Fri May 16 02:57:36 PDT 2014

On Thu, May 15, 2014 at 06:53:07PM +0100, Jason Gunthorpe wrote:
> On Thu, May 15, 2014 at 04:34:30PM +0100, Will Deacon wrote:
> > > How can a write be non-posted on the PCI bus if it's posted on AXI?
> > 
> > From the point-of-view of the CPU it would be posted, but the PCI bus would
> > see an unposted write (so I imagine there would be write buffering at the
> > host controller). However, I worry that I'm missing your point :)
> 
> It is worth being a bit careful with language here, from an AXI
> perspective there is not really such thing as a posted write. 
> 
> All writes are explicitly ack'd upon 'completion', however the memory
> type influences when that is allowed to happen.

Correct. I was trying desperately to avoid delving into AXI signals as it
adds another source of confusion, despite the attempt at being precise.

> For PCI IO writes the AXI memory type from the CPU must be 'Device
> Non-bufferable' (AWCACHE = 0), which will require the AXI ACK to be
> generated only once the PCI target returns an IOWr completion TLP.

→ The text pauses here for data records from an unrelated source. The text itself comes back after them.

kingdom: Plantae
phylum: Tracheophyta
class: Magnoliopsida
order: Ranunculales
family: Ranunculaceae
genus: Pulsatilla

That sounds like `strongly-ordered memory' for ARMv7.

> For PCI Memory writes the AXI memory type from the CPU could be
> 'Device Non-bufferable' but it would be best if it is 'Device
> Bufferable' (AWCACHE = 1).

That sounds like `device memory' for ARMv7.

> The latter allows more performance by permitting any AXI bridge in the
> path to ack the write early. This is as close as AXI gets to 'posted
> writes'
> 
> It is very important that the page tables in the CPU properly select
> the right AXI Memory Type for each space.

But, as far as I know, this ordering/completion guarantee for I/O space
accesses is a property of the x86 architecture, not something mandated by
the PCI spec (after all, this is nothing to do with the PCI bus).

> AFAIK, to duplicate x86 semantics an outl/inl must spin the CPU until
> it completes at the target, and the CPU must not pipeline outl/inl
> operations: outl();  outl(); produces 1 IOWr TLP, waits for
> completion, then produces another.

So that's the real question: Do we really need to duplicate x86 semantics
for IO space accesses? If we do, then we need both strongly-ordered memory
*and* a dsb in our accessors. That's not going to be much fun.

Will